Artist Fumiyo Kouno cites the latter feeling while explaining her initial reluctance to write her own story about the Hiroshima bombing. These reservations strongly influenced her approach; rather than follow Nakazawa’s lead, she instead chose to explore the long-term effects the bomb had on its victims and their children. To that end, she presents two stories in this short anthology: Town of Evening Calm follows the experience of 23-year-old Minami Hirano, who survived the blast as a young teen, and the two-part Country of Cherry Blossoms features Nanami Ishikawa, Hirano’s niece, as she grapples with how the bomb has affected her family as a child and an adult.


Although there is a sense of distance between these stories and the event that inspired them, the work is arguably better for it. While eyewitness accounts of such a disaster are certainly effective for raising awareness and provoking emotional reactions, the sheer magnitude of these events makes them very difficult to fully comprehend. By framing the bomb in a less spectacular context, Kouno makes a very difficult subject a little easier for most of us to relate to.


This distance does little to reduce the gravity of the consequences: years and even decades after the bombing, people have continued to die of radiation poisoning and cancer in a frighteningly arbitrary pattern. Those associated with the bombing face discrimination, for they’ve been “contaminated” with radiation. These incidents are certainly less dramatic to read about than collapsing buildings and melting flesh, but this personal approach helps transform what many people view as a one-time historical event into something with enduring and terrifying consequences.


Despite the weight of this message, Kouno carefully avoids overplaying her hand in its presentation. While not utterly devoid of pathos or sentimentality, these stories present themselves in a disarmingly matter-of-fact manner. They confront the cold determinism of the bombing’s aftermath without becoming unbearable exercises in self-pity and despair. The opposite, in fact, is true. Even in the anthology’s darkest moment, hope is echoed in Minami’s words: “No matter how many times the [evening calm] fades, this story won’t ever end”. This defiant statement comes full circle in Country of Cherry Blossoms, when Nanami refuses to let the bomb’s influence tear yet another relationship apart. While relatively small, the gesture she makes is a moving affirmation of the hope Minami expressed.
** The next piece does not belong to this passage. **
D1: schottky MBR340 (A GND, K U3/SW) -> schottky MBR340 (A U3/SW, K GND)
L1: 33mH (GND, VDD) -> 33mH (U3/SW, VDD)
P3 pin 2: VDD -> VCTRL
It’s a fitting conclusion, because hope is very close to the heart of this anthology’s morality. As easy as it would have been to use pessimism and blame to stir up antiwar sentiments, the story instead appeals to compassion and common humanity. It asks us to remember that war has personal and societal consequences that endure well beyond the political or financial, and the innocent often suffer as much as the guilty. It encourages us to remember and learn from the past. It takes a certain measure of hope to do these things, but Kouno’s is not naïve or overly idealistic. She offers no courses of action or expectations of success, just a simple manifesto: “we are human, all of us”.
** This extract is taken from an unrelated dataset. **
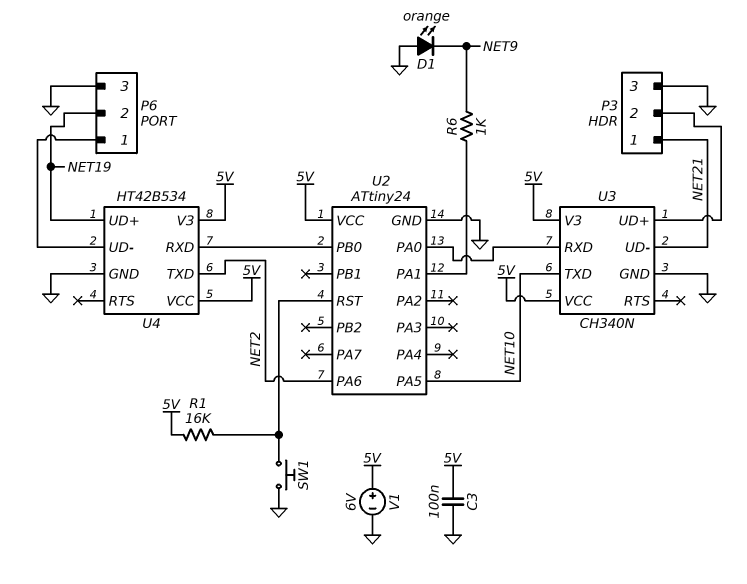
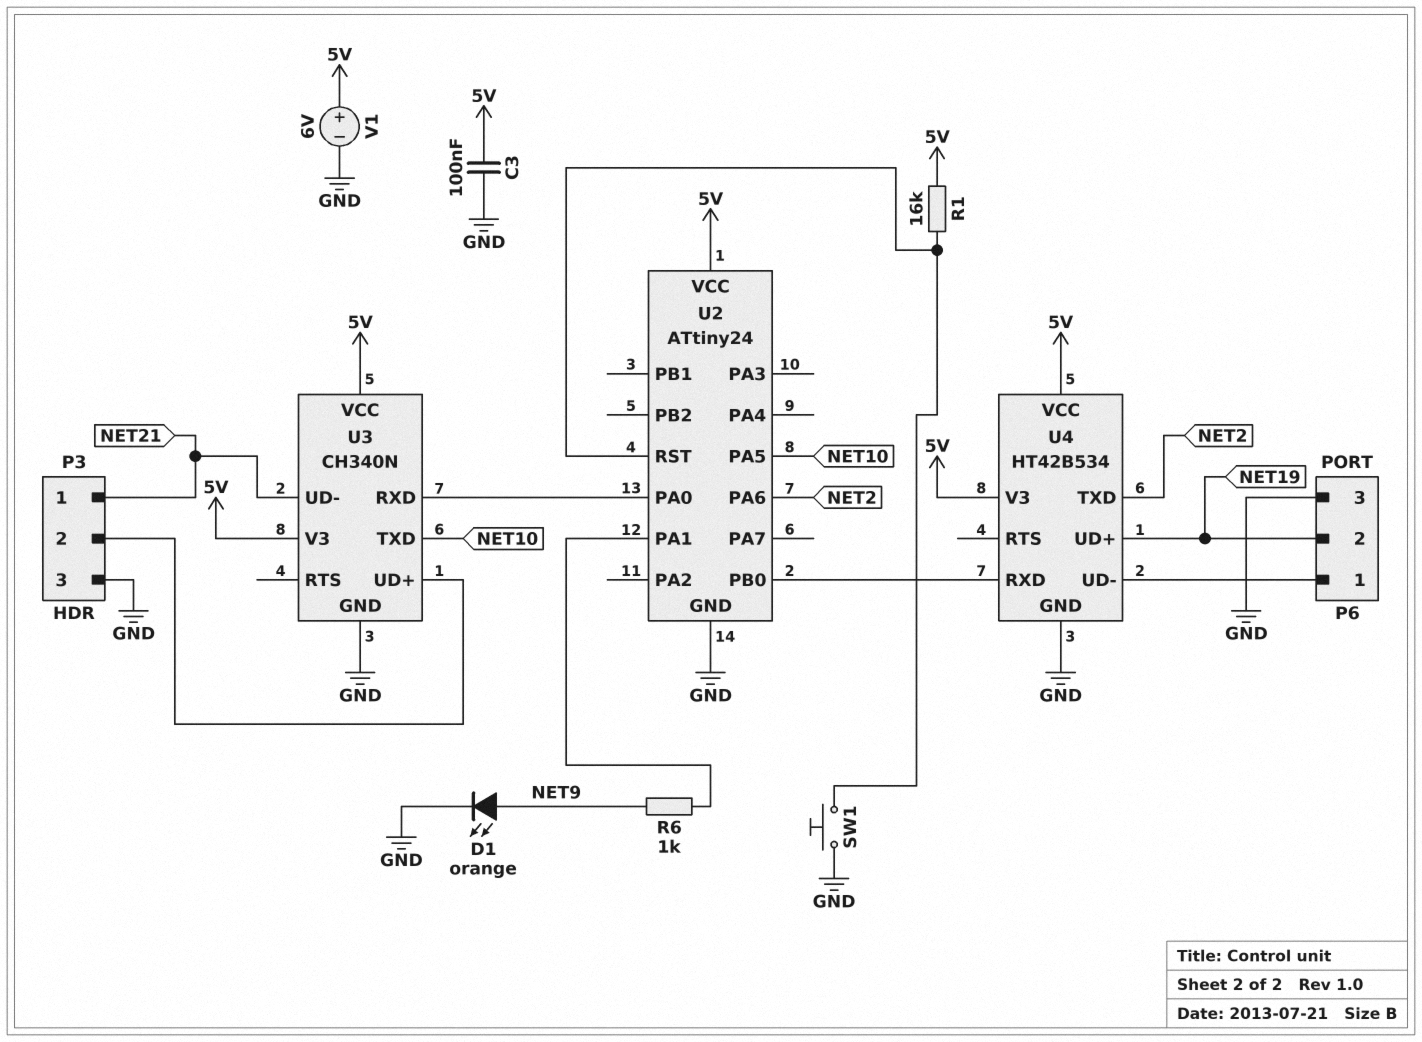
D1: LED orange (A GND, K NET9) -> LED orange (A NET9, K GND)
Some may dismiss such a thought as useless truism, but it remains relevant given the wartime practice of demonizing the enemy. In World War II, the American government and media went to extremes in dehumanizing the Japanese, which some argue may have helped lead to the decision to use such a horrifying weapon. A similar situation has plagued the current War on Terror, where the boundaries of torture have been crossed in the name of fighting the enemy. Just as innocent Japanese-Americans were unjustly rounded up into internment camps, many peaceful Muslims have found themselves on the receiving end of suspicion, hate speech, and discrimination. In light of all this, Kouno’s plea for understanding takes on a particularly haunting, urgent resonance.